LerGAN: A Zero-Free, Low Data Movement and PIM-Based GAN Architecture

Abstract

As a powerful unsupervised learning method, Generative Adversarial Network (GAN) plays an important role in many domains such as video prediction and autonomous driving. It is one of the ten breakthrough technologies in 2018 reported in MIT Technology Review. However, training a GAN imposes three more challenges: (1) intensive communication caused by complex train phases of GAN, (2) much more ineffectual computations caused by special convolutions, and (3) more frequent off-chip memory accesses for exchanging inter-mediate data between the generator and the discriminator. In this paper, we propose LerGAN1, a PIM-based GAN accelerator to address the challenges of training GAN. We first propose a zero-free data reshaping scheme for ReRAM-based PIM, which removes the zero-related computations. We then propose a 3D-connected PIM, which can reconfigure connections inside PIM dynamically according to dataflows of propagation and updating. Our proposed techniques reduce data movement to a great extent, avoiding I/O to become a bottleneck of training GANs. Finally, we propose LerGAN based on these two techniques, providing different levels of accelerating GAN for programmers.
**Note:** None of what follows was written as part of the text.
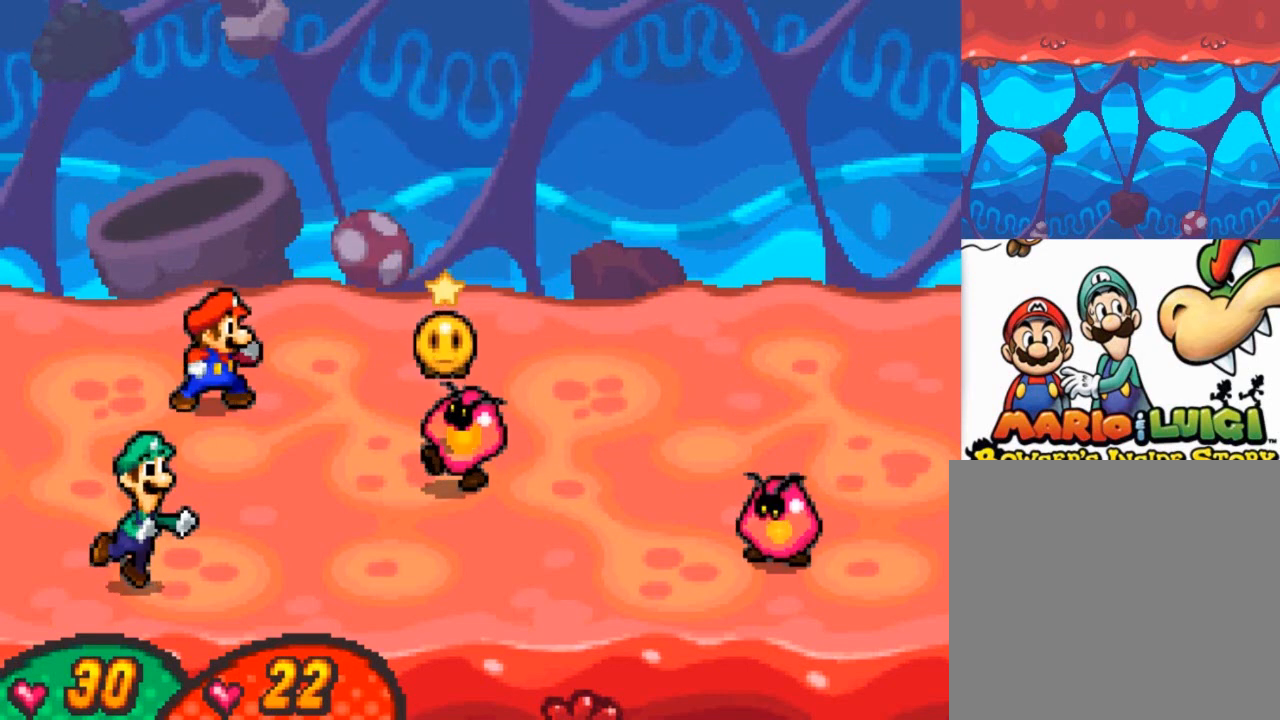
{"buttons": [], "left_stick": "center", "events": []}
Experiments shows that LerGAN achieves 47.2x, 21.42x and 7.46x speedup over FPGA-based GAN accelerator, GPU platform, and ReRAM-based neural network accelerator respectively. Moreover, LerGAN achieves 9.75x, 7.68x energy saving on average over GPU platform, ReRAM-based neural network accelerator respectively, and has 1.04x energy consuming over FPGA-based GAN accelerator.